Associations between stigma regarding behavioral health services and sources of help-seeking are presented in Table 1. Firefighters who reported stigma would prevent them from using behavioral health services were less likely to report that they would seek help from Department or Unions EAP/MAP services (risk ratio[RR]=0.72; 95% confidence interval[CI]=0.65-0.80), coworkers (RR=0.86; 95% CI=0.78-0.94), and officers (RR=0.70; 95% CI=0.60-0.82), when compared to respondents who said stigma would not prevent them from using services.
Firefighters who reported stigma would prevent them from using behavioral health services were less likely to report that they would seek help from Department or Unions EAP/MAP services, coworkers, and officers when compared to respondents who said stigma would not prevent them from using services. These findings support previous research indicating that stigma is a barrier to accessing behavioral healthcare. Findings that firefighters reporting stigma concerns are less likely to seek help from coworkers and officers are concerning given the benefits of social support. Research has shown that social support among firefighters is associated with lower levels of suicidality. Social support has also been shown to increase coping efficacy following a traumatic event. Strengths of this study include the large, international sample size and to our knowledge, it is the first study to investigate how stigma is related to sources of help-seeking among firefighters. Limitations include: 1) the survey is not a psychometrically validated instrument, and stigma was not measured using a validated scale, and 2) the survey did not query actual personal use of behavioral health care services, so we could not explore actual help-seeking behaviors, but only hypothetical sources of support.

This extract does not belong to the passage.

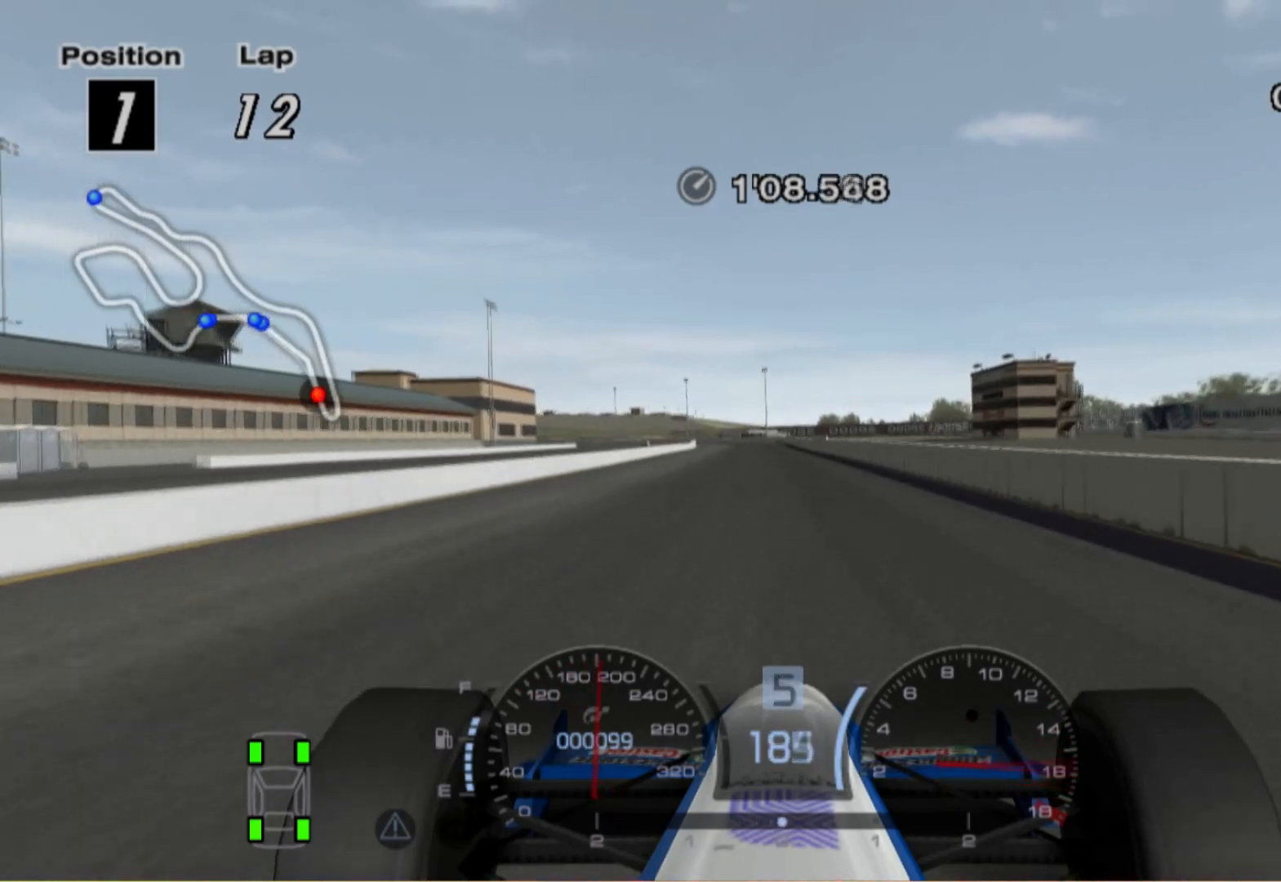
{"buttons": [], "left_stick": "center", "right_stick": "center", "events": []}
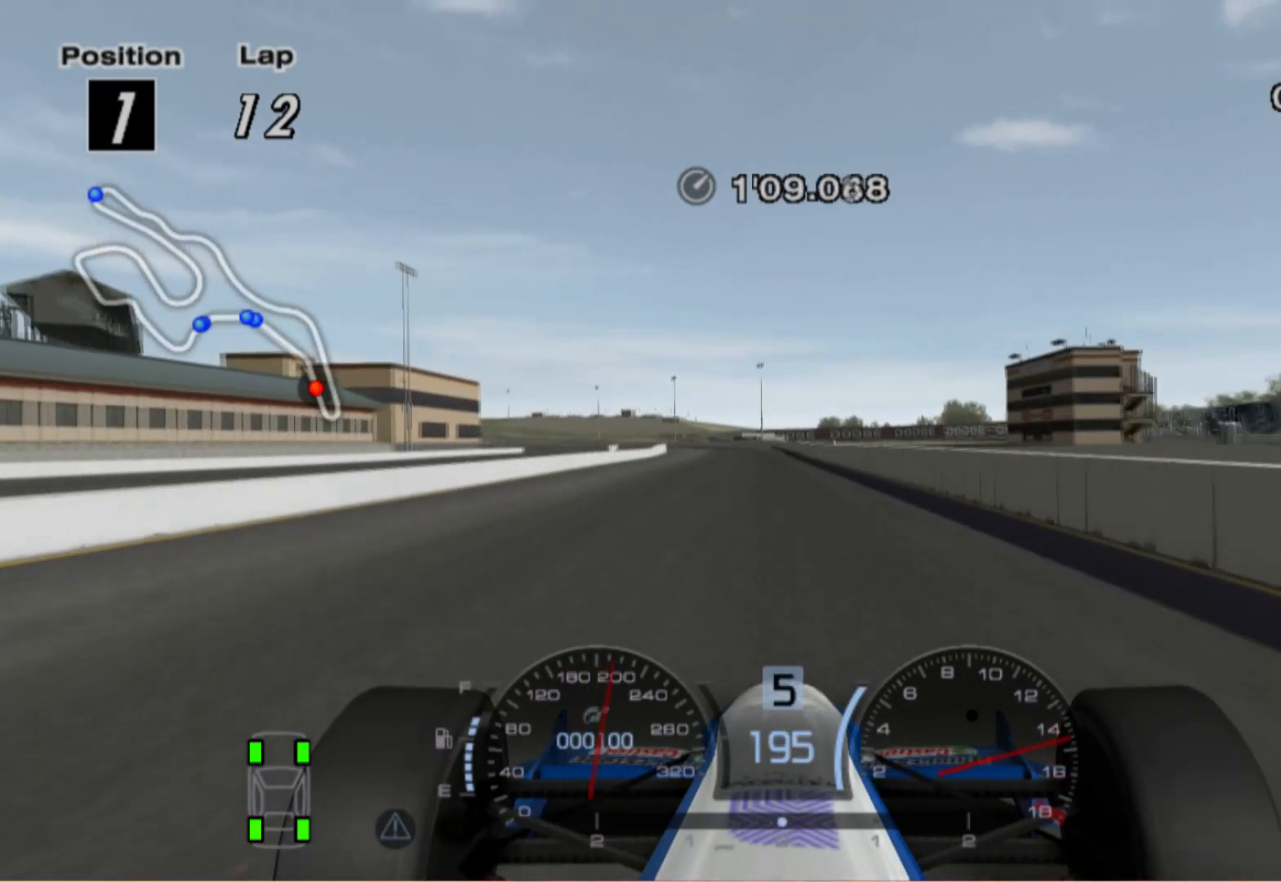
{"buttons": [], "left_stick": "left", "right_stick": "center", "events": [[20, "left_stick", "left"]]}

Firefighters who reported stigma concerns were less likely to report that they would seek help from fire service related sources (i.e. EAP/MAP, coworkers, officers) when compared to respondents who did not report stigma concerns. However, these firefighters were no less likely to report that they would seek help from sources outside the fire department (i.e. private profession services, spouse/family). Because our data was gathered prior to the implementation of the International Association of Fire Fighter’s Peer Support Training Program, future research investigating how stigma affects help-seeking from a peer support specialist is needed. Follow-up research is also warranted to examine how interventions to decrease stigma around mental health and service use in firefighters can increase help-seeking from various sources.